GOAL OF THE EXERCISE —
The response should contain all of the data below, reproduced exactly, and no pictures.

── PROVIDED RECORDS

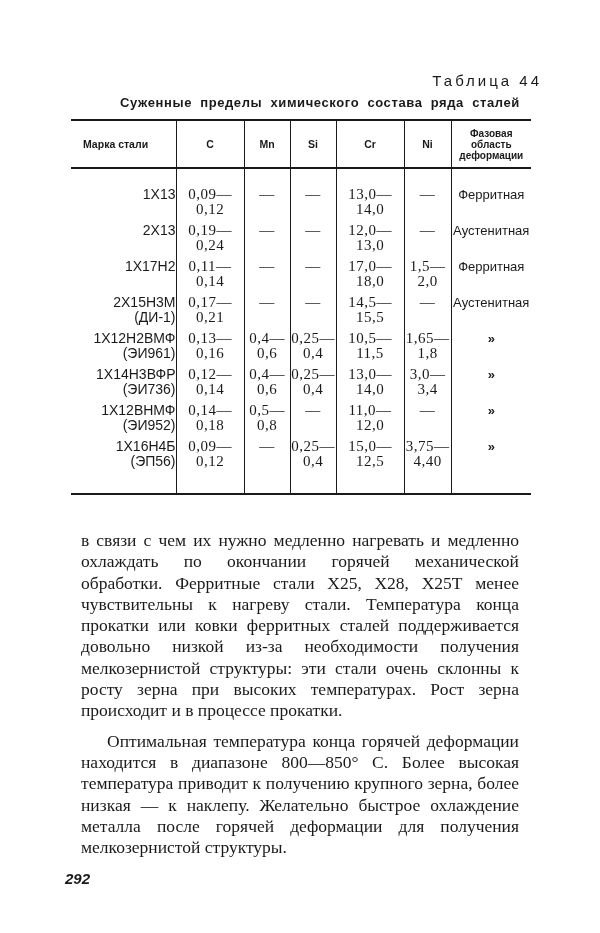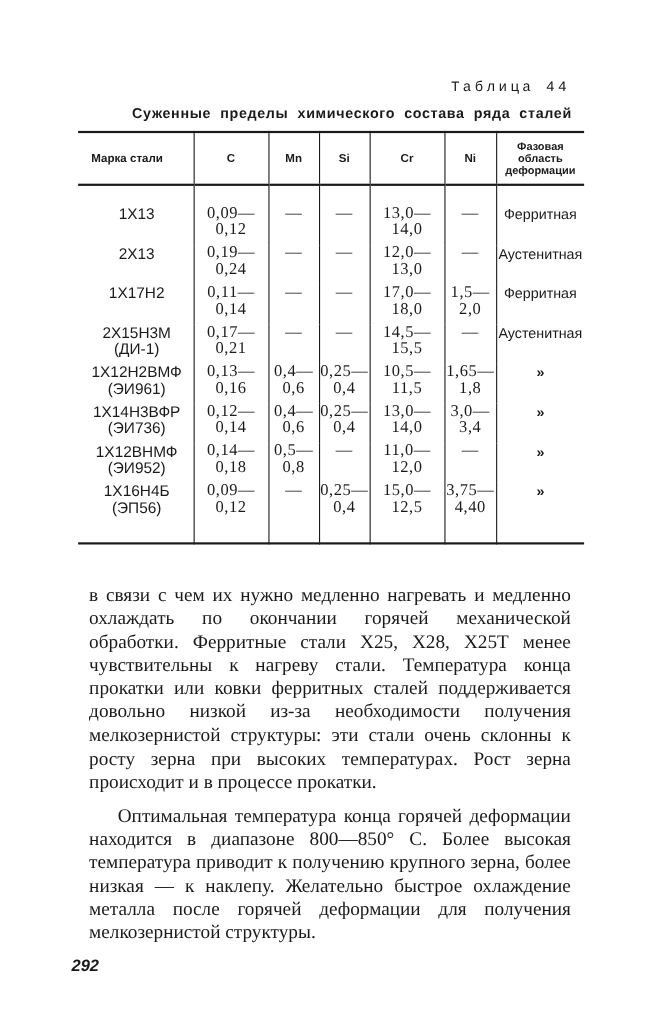--- a/index.html
+++ b/index.html
@@ -18,10 +18,10 @@
     .table-label {
       position: absolute;
       top: 72px;
-      right: 82px;
-      font-size: 13px;
+      right: 58px;
+      font-size: 15px;
       letter-spacing: 3px;
-      font-family: Liberation Mono, monospace;
+      font-family: Liberation Sans, sans-serif;
     }
     .table-title {
       position: absolute;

────

TASK ANSWER —
--- a/index.html
+++ b/index.html
@@ -18,10 +18,10 @@
     .table-label {
       position: absolute;
       top: 72px;
-      right: 82px;
-      font-size: 13px;
+      right: 58px;
+      font-size: 15px;
       letter-spacing: 3px;
-      font-family: Liberation Mono, monospace;
+      font-family: Liberation Sans, sans-serif;
     }
     .table-title {
       position: absolute;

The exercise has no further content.